# To debadge or not. That is the question



## DaveN007 (Oct 4, 2013)

I have a M-Sport 335d. Every time I think I see another car like mine, it turns out to be a 5-series car. I rarely see 335i M-Sports like mine. I like the idea of debadging the car because it looks so awesome as a mysterious white BMW. It looks cleaner, and the M-Sport package just seems like "more car" than a standard 3 series of its era. (No offense.)

I thought it would be cool to forge a bond with fellow diesel drivers, but BMW drivers don't seem to have the same public kinship as Porsche drivers.

Any thoughts? is the fishing line/ dental floss technique the best way to remove?


----------



## GreekboyD (Jan 25, 2012)

Yep. Dental floss worked well for me when I took off my chrome "335d" badge and put on the matte black one. I also used some Goo Gone to remove the old 3M tape left behind by the original badge.

Personally, I'd never remove my 335d badge as it helps depict how much more rare the car is and I also get the classic _"Is that a diesel?!" _perplexed look/question when somebody pulls up next to me.


----------



## DaveN007 (Oct 4, 2013)

GreekboyD said:


> Yep. Dental floss worked well for me when I took off my chrome "335d" badge and put on the matte black one. I also used some Goo Gone to remove the old 3M tape left behind by the original badge.
> 
> Personally, I'd never remove my 335d badge as it helps depict how much more rare the car is and I also get the classic _"Is that a diesel?!" _perplexed look/question when somebody pulls up next to me.

Saved data entries:
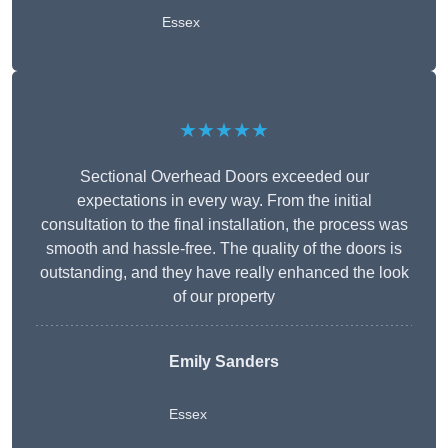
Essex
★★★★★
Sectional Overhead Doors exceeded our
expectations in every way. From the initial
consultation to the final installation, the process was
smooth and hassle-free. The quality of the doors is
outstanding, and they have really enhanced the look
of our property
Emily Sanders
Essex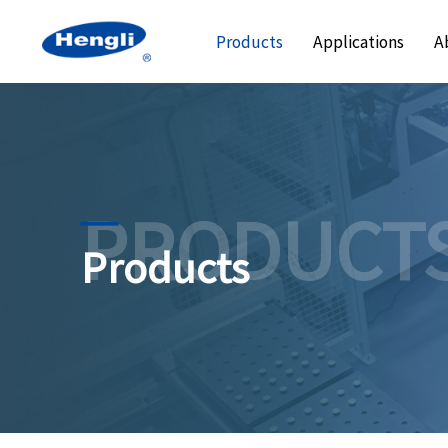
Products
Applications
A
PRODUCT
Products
---
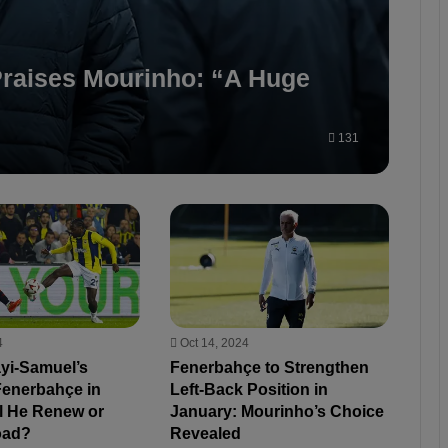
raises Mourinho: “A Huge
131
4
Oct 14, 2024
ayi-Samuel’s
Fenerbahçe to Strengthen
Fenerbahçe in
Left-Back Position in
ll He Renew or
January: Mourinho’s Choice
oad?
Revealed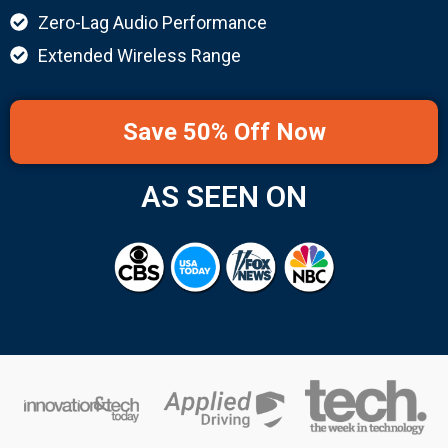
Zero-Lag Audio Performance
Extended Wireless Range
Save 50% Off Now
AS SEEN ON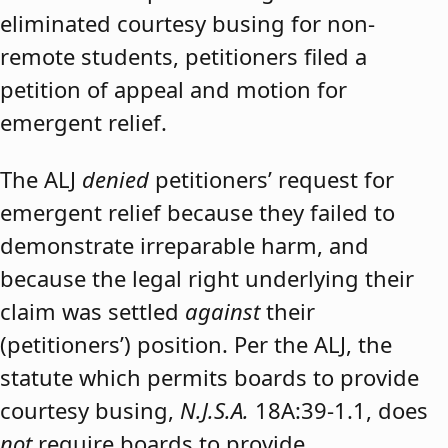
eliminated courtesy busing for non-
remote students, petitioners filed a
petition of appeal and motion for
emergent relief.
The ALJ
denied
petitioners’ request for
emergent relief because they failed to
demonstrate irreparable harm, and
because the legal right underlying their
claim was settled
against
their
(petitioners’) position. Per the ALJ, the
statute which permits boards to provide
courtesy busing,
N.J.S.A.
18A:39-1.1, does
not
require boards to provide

= Exercises to complete =
(a) In the debadging thread, what did GreekboyD use to get rid of the old 3M tape left by the original badge?
(b) Go on with the forum thread about debadging a BMW, starting right after its last line.

= Responses by task =
(a) Goo Gone

(b)
That is my dilemma. I like "special" cars. The d makes it special, but so does the M-Sport body treatment. Hmmm...

What about this...








:rofl: :bigpimp::rofl:

You have to be a real expert to figure this one out. LOL. It is the size of my last 5 series, and far more luxurious and powerful.


----------



## ChasR (Aug 29, 2012)

Most folks debadge their cars to hide their "lowly" heritage. Personally, I'm very happy with what I have and feel no need to deceive anybody.


----------



## DaveN007 (Oct 4, 2013)

ChasR said:


> Most folks debadge their cars to hide their "lowly" heritage. Personally, I'm very happy with what I have and feel no need to deceive anybody.


Deceive? Deceive who? :dunno:

I would debadge because the car looks unbalanced esthetically with the numbers on one side.

I don't care about what anyone thinks.


----------



## Crzy'boutBimmer (Nov 29, 2012)

Imo, don't put 535.. either clean it or keep it. 

I have seen similar reactions from new owners ... unless you find an enthusiast - which is extremely rare. Older model drivers are more warm and enthusiastic. They wave, flick lights, honk, etc..

Porsche drivers have better sense of kinship as they cost more, people research those options well before pulling the trigger and are more likely to be enthusiastic than an average 3 series driver - by volume.



Sent from my SAMSUNG-SGH-I317 using BimmerApp mobile app


----------



## 335dFan (Nov 8, 2012)

DaveN007 said:


> Deceive? Deceive who? :dunno:
> 
> I would debadge because the car looks unbalanced esthetically with the numbers on one side.
> 
> I don't care about what anyone thinks.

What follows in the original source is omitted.